The falling leaves drift by my window
The autumn leaves of red and gold
I see your lips the summer kisses
The sunburned hands I used to hold
Sepenggal bait Autumn Leaves saya gumamkan saat menulis catatan ini.  Lagu yang versi aslinya dalam bahasa Prancis berjudul Les feuilles  mortes ini saya kenali pertama kali saat membaca buku Jazz, Parfume dan  Insiden-nya Seno Gumira Ajidarma. Sejak saat itu, ia menjadi lagu jazz favorit  saya.
Mendengarkan lagu yang lirik bahasa Inggrisnya ditulis  Johnny Mercer ini, saya dulu membayangkan sebuah dunia berwarna senja  keemasan. Di mana pohon meranggas, serta dedaunan merah jatuh perlahan  untuk kemudian berserakan di tanah. Imaji saya melanjutkan dengan sosok  sepasang kekasih berpagut dalam remang petang.

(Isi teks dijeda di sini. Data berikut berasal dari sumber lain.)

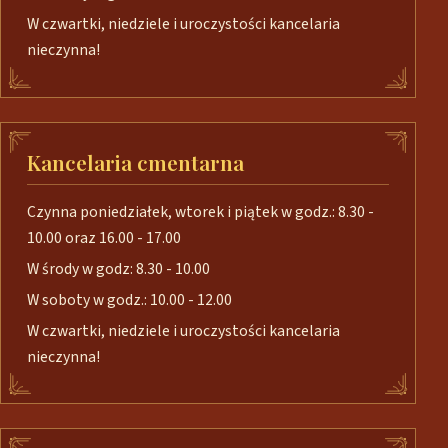
W czwartki, niedziele i uroczystości kancelaria
nieczynna!
Kancelaria cmentarna
Czynna poniedziałek, wtorek i piątek w godz.: 8.30 -
10.00 oraz 16.00 - 17.00
W środy w godz: 8.30 - 10.00
W soboty w godz.: 10.00 - 12.00
W czwartki, niedziele i uroczystości kancelaria
nieczynna!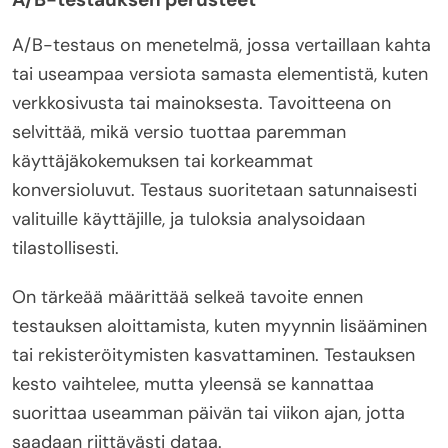
A/B-testaus on menetelmä, jossa vertaillaan kahta
tai useampaa versiota samasta elementistä, kuten
verkkosivusta tai mainoksesta. Tavoitteena on
selvittää, mikä versio tuottaa paremman
käyttäjäkokemuksen tai korkeammat
konversioluvut. Testaus suoritetaan satunnaisesti
valituille käyttäjille, ja tuloksia analysoidaan
tilastollisesti.
On tärkeää määrittää selkeä tavoite ennen
testauksen aloittamista, kuten myynnin lisääminen
tai rekisteröitymisten kasvattaminen. Testauksen
kesto vaihtelee, mutta yleensä se kannattaa
suorittaa useamman päivän tai viikon ajan, jotta
saadaan riittävästi dataa.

Musim gugur adalah momen  yang indah. Jujur, itu harus saya akui. Apalagi, jika musim gugur  dikaitkan dengan berubahnya warna tetanaman yang ada. Bagaimana dedaunan  perlahan berganti dari hijau menjadi kuning untuk akhirnya menjadi  coklat keemasan.
Meski morbid, musim gugur amatlah indah. Bagi penyuka  fotografi, momen musim gugur tak boleh dilewatkan. Tak perlu jauh  mencari pemandangan, karena hanya ke luar rumah, berjalan singkat ke  taman, Anda akan temukan berbagai lanskap untuk diabadikan.
Jadi,  jika mau bertandang ke Eropa, datanglah di musim gugur. Di mana langit  dan alam akan menyambut Anda dengan nuansa keemasan nan mengagumkan.  Jangan lupa senandungkan Autumn Leaves untuk mengusir nuansa morbid  sebagaimana yang saya rasakan.